Danielson

Ships

BY Alex MolotkowPublished Jun 1, 2006

Daniel Smith’s decade-long recording career has not gone under the radar — unfortunately his reviewers have often preferred "Danielson the Jesus freak” over "Danielson the artist.” Ships, his seventh album, does not yield easily to such stereotyping; it’s a sprawling, challenging work, less off the wall and more enigmatic than what formerly, tragically had Danielson billed as a novelty act on occasion. 34 talents are credited on the album, including Smith’s brothers and sisters (or "Famile”) and an extended network of friends & fellow musicians — a culmination of everyone Smith has ever worked with, as well as several newly forged collaborations. It’s a marvel that such a crowded ensemble creates such a cohesive product. The sound is thick, and individual songs undergo their own turns and convolutions, but many ideas are assimilated into one self-contained, start-to-end project. There are lighthearted bits for certain, including the playful "Did I Step On Your Trumpet” (which features a great Gilbert & Sullivan-like call-back chorus). Underneath all the fun and eccentricity, however, Ships sounds grandiose. Danielson has always taken a unique approach to somewhat stilted forms: introducing straight-faced spirituality to art rock and goofy artistry to straight-faced Christianity. It’s no stretch to say that Ships is his own epic, though unlike what anybody is used to.

The name "Danielson” seems to have gone through a few variations… It started out as this realisation that the Creator is our heavenly father, and we’re all children — so I put this word together — Danielson — and it became a single identity. The Tri-Danielson concept was splitting Danielson into three: Brother Danielson, Danielson Famile and Danielson Ship. It’s a different group of people on different recordings, so it’s kind of messy. In the old days you’d just say, "These records are all called Beach Boys,” even though it was only Brian Wilson and the studio guys.

Is the latest a Danielson Ship recording? Smith: It’s just going to be billed as Danielson. It’s kind of a conclusion record in a lot of ways… you spend ten to 11 years working with different people, and this one was pretty much working with everyone I’ve ever worked with, as well many others that I hadn’t. So now it’s this idea that everyone’s welcome.

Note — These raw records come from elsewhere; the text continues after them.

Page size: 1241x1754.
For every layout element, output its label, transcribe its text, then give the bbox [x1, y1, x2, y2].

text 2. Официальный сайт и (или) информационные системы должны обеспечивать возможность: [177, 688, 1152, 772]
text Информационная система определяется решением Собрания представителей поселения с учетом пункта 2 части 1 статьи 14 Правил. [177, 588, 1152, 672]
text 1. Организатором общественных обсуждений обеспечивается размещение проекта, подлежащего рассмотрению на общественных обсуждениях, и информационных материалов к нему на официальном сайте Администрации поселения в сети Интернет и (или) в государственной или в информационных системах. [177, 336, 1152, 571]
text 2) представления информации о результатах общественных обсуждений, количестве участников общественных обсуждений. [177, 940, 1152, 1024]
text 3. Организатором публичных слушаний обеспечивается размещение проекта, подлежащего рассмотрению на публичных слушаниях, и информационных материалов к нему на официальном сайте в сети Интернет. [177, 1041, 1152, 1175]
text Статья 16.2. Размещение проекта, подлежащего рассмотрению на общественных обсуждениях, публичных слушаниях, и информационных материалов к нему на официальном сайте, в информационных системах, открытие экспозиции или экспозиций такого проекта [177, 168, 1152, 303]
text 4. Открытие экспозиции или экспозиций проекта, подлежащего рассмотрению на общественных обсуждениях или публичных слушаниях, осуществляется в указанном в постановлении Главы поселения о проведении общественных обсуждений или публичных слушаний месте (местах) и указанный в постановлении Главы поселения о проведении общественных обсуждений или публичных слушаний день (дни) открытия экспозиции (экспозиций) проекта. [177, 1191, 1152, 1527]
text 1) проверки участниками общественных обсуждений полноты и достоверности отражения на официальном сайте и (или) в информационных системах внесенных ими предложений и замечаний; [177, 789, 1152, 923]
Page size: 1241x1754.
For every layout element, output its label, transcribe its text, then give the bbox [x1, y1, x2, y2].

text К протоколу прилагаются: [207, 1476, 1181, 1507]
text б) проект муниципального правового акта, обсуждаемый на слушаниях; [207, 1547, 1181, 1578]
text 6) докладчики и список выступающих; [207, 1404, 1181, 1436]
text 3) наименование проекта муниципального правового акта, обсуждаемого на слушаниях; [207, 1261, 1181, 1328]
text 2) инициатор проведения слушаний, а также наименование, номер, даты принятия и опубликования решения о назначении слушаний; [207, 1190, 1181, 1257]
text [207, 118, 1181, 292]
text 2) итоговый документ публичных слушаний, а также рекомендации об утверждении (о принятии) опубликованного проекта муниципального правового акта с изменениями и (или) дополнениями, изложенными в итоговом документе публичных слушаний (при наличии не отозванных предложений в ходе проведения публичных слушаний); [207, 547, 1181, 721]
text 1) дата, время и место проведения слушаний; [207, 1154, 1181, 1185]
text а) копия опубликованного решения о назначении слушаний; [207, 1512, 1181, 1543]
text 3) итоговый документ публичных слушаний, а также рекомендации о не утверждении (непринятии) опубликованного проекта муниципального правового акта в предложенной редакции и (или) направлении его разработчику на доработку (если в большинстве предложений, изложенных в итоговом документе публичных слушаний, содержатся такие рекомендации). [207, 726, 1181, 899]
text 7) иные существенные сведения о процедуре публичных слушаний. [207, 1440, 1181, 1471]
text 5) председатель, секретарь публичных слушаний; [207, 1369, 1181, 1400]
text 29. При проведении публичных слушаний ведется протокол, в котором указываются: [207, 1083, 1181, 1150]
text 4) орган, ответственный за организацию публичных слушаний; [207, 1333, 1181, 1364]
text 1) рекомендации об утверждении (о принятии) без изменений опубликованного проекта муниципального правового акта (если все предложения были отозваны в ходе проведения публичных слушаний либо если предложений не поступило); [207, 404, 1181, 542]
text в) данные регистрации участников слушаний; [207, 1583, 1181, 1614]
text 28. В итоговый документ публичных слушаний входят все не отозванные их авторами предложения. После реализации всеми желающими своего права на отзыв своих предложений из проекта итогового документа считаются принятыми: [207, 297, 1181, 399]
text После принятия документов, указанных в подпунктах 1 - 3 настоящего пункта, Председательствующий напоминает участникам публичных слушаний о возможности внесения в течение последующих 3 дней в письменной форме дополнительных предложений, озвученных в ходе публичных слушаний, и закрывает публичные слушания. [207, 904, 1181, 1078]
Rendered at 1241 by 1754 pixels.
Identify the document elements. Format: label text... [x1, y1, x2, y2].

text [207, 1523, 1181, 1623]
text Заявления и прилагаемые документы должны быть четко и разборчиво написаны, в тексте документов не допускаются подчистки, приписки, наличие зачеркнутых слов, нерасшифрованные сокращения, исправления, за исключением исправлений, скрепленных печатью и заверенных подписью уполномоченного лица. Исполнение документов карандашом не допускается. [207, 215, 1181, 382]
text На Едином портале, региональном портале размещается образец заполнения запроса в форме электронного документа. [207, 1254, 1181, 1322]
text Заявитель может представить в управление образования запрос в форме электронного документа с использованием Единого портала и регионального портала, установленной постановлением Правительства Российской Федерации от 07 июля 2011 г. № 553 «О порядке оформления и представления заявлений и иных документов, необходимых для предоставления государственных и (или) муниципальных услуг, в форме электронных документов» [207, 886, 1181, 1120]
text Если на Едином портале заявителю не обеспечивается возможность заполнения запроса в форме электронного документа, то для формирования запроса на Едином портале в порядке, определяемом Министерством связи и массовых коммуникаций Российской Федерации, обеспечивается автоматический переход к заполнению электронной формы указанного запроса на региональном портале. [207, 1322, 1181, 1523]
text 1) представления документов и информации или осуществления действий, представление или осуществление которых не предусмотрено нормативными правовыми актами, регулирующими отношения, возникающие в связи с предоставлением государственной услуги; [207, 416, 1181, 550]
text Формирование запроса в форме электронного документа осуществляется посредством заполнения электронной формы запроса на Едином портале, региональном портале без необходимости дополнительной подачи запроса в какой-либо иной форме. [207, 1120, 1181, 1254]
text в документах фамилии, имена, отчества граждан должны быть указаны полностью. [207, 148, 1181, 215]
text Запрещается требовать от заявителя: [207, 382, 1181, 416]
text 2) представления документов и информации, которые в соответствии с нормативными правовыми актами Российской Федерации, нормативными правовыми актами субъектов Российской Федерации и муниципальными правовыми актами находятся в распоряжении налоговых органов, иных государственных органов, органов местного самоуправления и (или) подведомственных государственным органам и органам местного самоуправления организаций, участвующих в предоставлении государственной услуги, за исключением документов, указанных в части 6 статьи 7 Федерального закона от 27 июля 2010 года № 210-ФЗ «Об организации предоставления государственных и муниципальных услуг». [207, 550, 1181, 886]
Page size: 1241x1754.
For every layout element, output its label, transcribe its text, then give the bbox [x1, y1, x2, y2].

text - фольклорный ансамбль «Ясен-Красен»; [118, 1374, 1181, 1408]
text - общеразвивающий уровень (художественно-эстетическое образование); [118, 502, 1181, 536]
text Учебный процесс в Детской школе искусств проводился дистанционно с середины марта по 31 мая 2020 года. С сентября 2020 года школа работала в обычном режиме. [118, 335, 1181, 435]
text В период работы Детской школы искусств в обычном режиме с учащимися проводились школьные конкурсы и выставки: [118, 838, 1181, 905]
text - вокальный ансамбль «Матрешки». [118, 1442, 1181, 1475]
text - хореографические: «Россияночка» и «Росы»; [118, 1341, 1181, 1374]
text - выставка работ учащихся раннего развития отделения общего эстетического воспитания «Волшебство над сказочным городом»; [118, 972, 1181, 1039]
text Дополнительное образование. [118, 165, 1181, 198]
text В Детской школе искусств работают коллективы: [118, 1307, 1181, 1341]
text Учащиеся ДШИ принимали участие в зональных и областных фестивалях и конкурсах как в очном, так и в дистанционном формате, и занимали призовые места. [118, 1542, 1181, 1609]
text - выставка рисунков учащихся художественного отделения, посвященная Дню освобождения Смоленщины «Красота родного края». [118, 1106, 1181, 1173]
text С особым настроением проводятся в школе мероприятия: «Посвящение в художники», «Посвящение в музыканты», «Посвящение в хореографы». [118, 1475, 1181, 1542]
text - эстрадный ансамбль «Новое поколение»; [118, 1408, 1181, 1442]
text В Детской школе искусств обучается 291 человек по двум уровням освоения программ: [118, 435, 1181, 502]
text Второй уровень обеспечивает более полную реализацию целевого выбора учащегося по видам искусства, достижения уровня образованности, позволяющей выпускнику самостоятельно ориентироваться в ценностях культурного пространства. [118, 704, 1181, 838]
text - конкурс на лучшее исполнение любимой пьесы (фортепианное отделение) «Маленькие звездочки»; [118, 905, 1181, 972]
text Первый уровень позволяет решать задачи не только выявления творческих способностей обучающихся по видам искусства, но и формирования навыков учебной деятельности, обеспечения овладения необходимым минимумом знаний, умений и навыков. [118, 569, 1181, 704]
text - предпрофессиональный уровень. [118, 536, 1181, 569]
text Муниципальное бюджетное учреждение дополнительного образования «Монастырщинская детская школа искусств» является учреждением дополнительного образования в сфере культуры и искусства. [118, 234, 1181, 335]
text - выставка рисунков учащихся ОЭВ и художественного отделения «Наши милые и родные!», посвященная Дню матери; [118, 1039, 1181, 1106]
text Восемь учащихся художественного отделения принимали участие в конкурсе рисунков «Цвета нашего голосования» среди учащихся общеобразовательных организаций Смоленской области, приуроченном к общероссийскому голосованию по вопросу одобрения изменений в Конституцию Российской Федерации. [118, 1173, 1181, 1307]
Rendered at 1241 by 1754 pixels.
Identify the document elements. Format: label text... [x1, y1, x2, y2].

Is Ships the last Danielson record? No, not at all! It’s very much the end of ten years of this long study, from a conceptual standpoint, with different identities. Whereas Brother Danielson was very much about a single identity, and Famile is about blood relationships, Ships is now about relationships as a whole, creative community. I could spend the rest of my life studying creative community and relationships — I sure could get better at that!